- [Instruction]: With the line that contains "sagte ein Sprecher" as the first line, output exactly every line through the end of the material.

- [Data shown]:
== Segment start ==

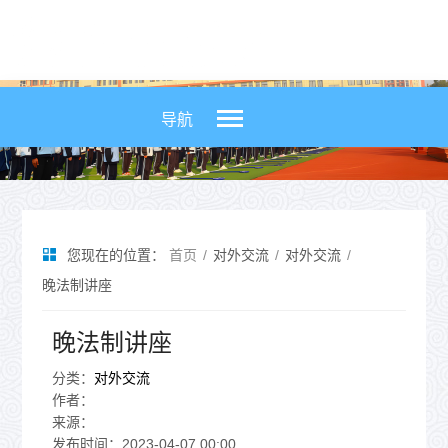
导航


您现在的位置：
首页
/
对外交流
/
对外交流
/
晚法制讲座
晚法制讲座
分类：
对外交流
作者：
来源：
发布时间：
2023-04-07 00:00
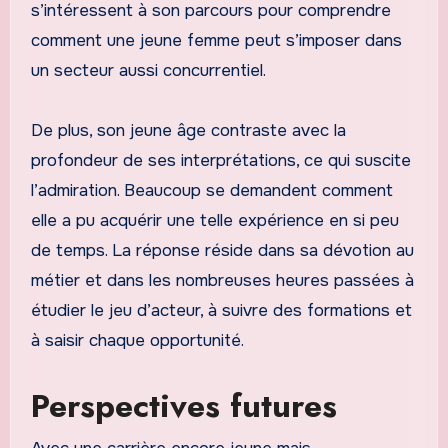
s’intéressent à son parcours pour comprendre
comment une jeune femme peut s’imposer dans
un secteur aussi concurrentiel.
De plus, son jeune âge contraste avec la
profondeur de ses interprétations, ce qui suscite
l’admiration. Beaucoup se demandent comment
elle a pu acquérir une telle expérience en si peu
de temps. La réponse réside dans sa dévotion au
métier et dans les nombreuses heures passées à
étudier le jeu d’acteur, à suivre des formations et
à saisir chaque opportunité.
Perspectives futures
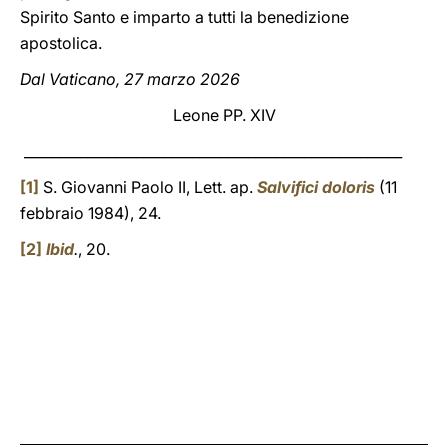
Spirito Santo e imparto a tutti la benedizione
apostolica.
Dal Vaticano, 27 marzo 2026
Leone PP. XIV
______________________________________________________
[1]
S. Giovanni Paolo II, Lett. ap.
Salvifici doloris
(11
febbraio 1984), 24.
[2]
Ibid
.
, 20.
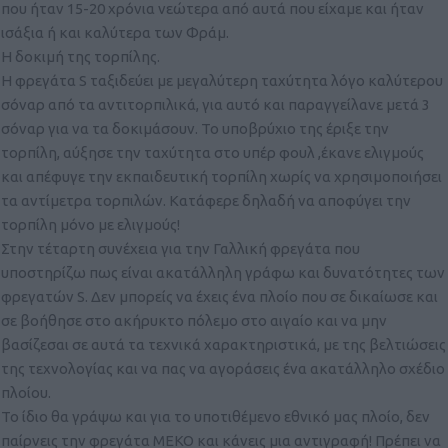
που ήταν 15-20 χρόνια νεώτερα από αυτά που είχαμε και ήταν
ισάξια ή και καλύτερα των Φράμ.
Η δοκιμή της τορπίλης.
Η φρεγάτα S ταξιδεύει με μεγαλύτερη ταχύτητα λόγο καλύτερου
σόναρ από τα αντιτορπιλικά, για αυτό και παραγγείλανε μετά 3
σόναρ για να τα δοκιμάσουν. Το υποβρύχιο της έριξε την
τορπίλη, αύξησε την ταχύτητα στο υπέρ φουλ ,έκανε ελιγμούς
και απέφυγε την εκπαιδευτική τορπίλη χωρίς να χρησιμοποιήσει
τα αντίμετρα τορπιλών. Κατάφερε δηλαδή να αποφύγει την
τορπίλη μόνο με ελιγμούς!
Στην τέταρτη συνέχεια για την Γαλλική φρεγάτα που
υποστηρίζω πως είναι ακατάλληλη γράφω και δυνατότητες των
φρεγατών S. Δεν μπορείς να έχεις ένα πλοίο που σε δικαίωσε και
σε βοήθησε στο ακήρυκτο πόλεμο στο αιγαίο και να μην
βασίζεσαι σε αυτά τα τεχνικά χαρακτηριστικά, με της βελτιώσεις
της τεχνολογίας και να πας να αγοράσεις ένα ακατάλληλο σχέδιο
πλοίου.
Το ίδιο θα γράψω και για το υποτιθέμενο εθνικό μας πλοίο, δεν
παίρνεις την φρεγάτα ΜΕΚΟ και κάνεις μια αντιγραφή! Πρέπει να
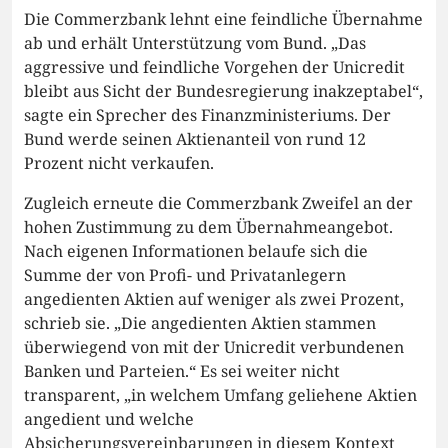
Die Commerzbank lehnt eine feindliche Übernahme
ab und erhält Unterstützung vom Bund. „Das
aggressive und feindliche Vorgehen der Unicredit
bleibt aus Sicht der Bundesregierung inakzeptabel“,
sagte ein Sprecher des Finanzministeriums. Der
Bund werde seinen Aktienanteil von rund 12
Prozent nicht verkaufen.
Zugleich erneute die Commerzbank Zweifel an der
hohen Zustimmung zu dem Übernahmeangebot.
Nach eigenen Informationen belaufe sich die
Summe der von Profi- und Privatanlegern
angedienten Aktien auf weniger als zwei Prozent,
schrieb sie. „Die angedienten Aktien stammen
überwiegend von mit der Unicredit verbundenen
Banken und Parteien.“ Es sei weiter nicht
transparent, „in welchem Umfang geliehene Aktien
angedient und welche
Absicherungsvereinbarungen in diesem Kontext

== Segment end ==

- [Response]:
sagte ein Sprecher des Finanzministeriums. Der
Bund werde seinen Aktienanteil von rund 12
Prozent nicht verkaufen.
Zugleich erneute die Commerzbank Zweifel an der
hohen Zustimmung zu dem Übernahmeangebot.
Nach eigenen Informationen belaufe sich die
Summe der von Profi- und Privatanlegern
angedienten Aktien auf weniger als zwei Prozent,
schrieb sie. „Die angedienten Aktien stammen
überwiegend von mit der Unicredit verbundenen
Banken und Parteien.“ Es sei weiter nicht
transparent, „in welchem Umfang geliehene Aktien
angedient und welche
Absicherungsvereinbarungen in diesem Kontext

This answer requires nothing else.